BEGIN Information shown

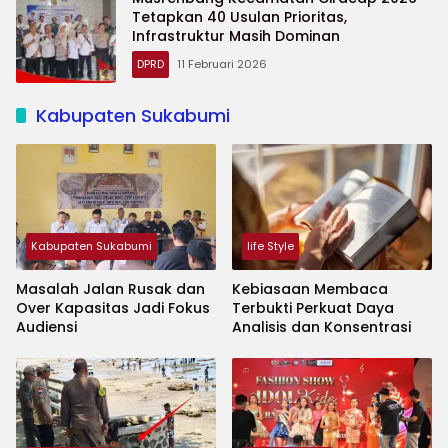
Tetapkan 40 Usulan Prioritas,
Infrastruktur Masih Dominan
DPRD
11 Februari 2026
Kabupaten Sukabumi
Kabupaten Sukabumi
life Style
Masalah Jalan Rusak dan
Kebiasaan Membaca
Over Kapasitas Jadi Fokus
Terbukti Perkuat Daya
Audiensi
Analisis dan Konsentrasi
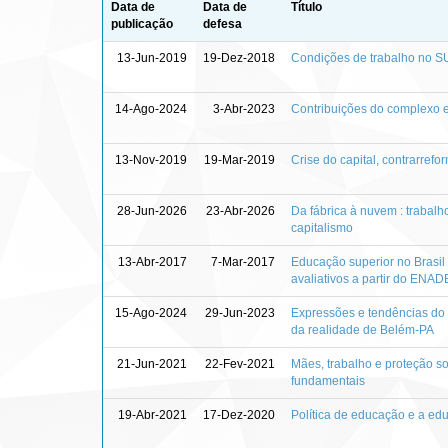
Data de
Data de
Título
publicação
defesa
13-Jun-2019
19-Dez-2018
Condições de trabalho no SUA
14-Ago-2024
3-Abr-2023
Contribuições do complexo e
13-Nov-2019
19-Mar-2019
Crise do capital, contrarrefor
28-Jun-2026
23-Abr-2026
Da fábrica à nuvem : trabalho
capitalismo
13-Abr-2017
7-Mar-2017
Educação superior no Brasil e
avaliativos a partir do ENAD
15-Ago-2024
29-Jun-2023
Expressões e tendências do t
da realidade de Belém-PA
21-Jun-2021
22-Fev-2021
Mães, trabalho e proteção so
fundamentais
19-Abr-2021
17-Dez-2020
Política de educação e a edu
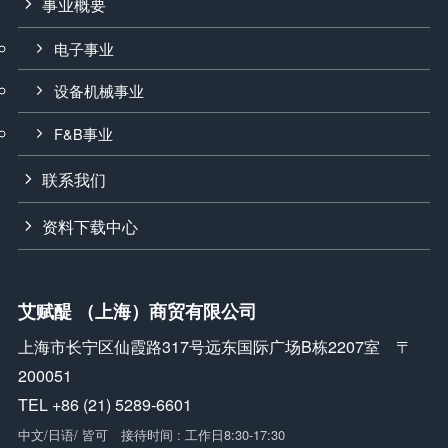
事业概要
电子事业
设备机械事业
F&B事业
联系我们
资料下载中心
艾赋醍 （上海）商贸有限公司
上海市长宁区仙霞路317号远东国际广场B栋2207室 〒
200051
TEL +86 (21) 5289-6601
中文/日语/ 皆可 接待时间 : 工作日8:30-17:30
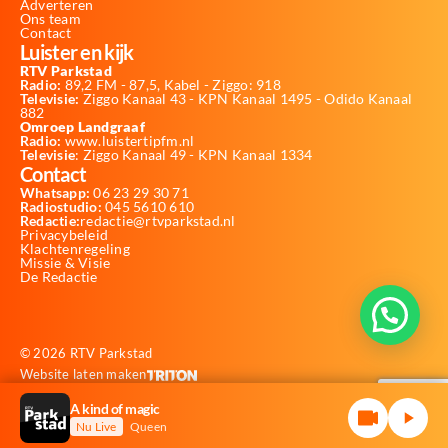
Adverteren
Ons team
Contact
Luister en kijk
RTV Parkstad
Radio:
89,2 FM - 87,5, Kabel - Ziggo: 918
Televisie:
Ziggo Kanaal 43 - KPN Kanaal 1495 - Odido Kanaal
882
Omroep Landgraaf
Radio:
www.luistertipfm.nl
Televisie
: Ziggo Kanaal 49 - KPN Kanaal 1334
Contact
Whatsapp:
06 23 29 30 71
Radiostudio:
045 5610 610
Redactie:
redactie@rtvparkstad.nl
Privacybeleid
Klachtenregeling
Missie & Visie
De Redactie
© 2026 RTV Parkstad
Website laten maken
A kind of magic
Nu Live
Queen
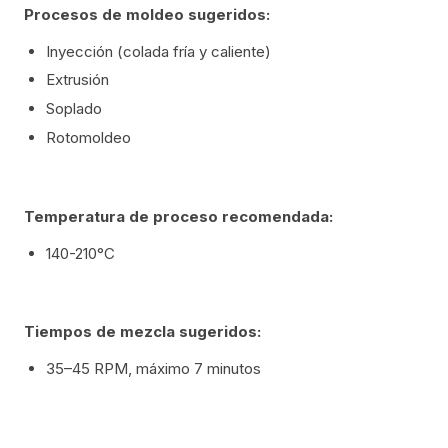
Procesos de moldeo sugeridos:
Inyección (colada fría y caliente)
Extrusión
Soplado
Rotomoldeo
Temperatura de proceso recomendada:
140-210°C
Tiempos de mezcla sugeridos:
35–45 RPM, máximo 7 minutos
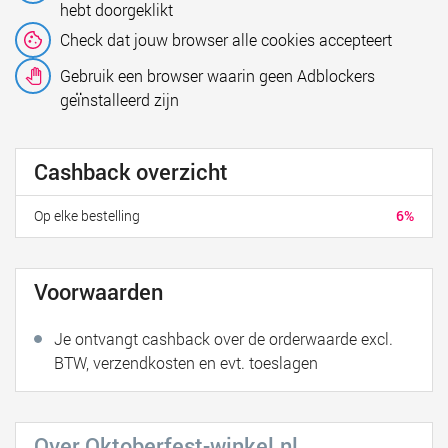
hebt doorgeklikt
Check dat jouw browser alle cookies accepteert
Gebruik een browser waarin geen Adblockers
geïnstalleerd zijn
Cashback overzicht
Op elke bestelling
6%
Voorwaarden
Je ontvangt cashback over de orderwaarde excl.
BTW, verzendkosten en evt. toeslagen
Over Oktoberfest-winkel.nl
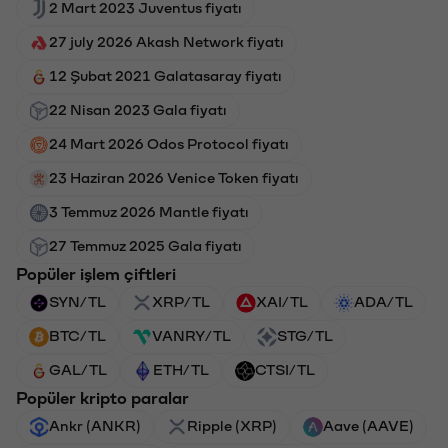
2 Mart 2023 Juventus fiyatı
27 july 2026 Akash Network fiyatı
12 Şubat 2021 Galatasaray fiyatı
22 Nisan 2023 Gala fiyatı
24 Mart 2026 Odos Protocol fiyatı
23 Haziran 2026 Venice Token fiyatı
3 Temmuz 2026 Mantle fiyatı
27 Temmuz 2025 Gala fiyatı
Popüler işlem çiftleri
SYN/TL
XRP/TL
XAI/TL
ADA/TL
BTC/TL
VANRY/TL
STG/TL
GAL/TL
ETH/TL
CTSI/TL
Popüler kripto paralar
Ankr (ANKR)
Ripple (XRP)
Aave (AAVE)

END Information shown

What this task involves ->
Whenever the word "sugeridos" shows up in a line of the entries, copy that line.

Completed exercise ->
Procesos de moldeo sugeridos:
Tiempos de mezcla sugeridos:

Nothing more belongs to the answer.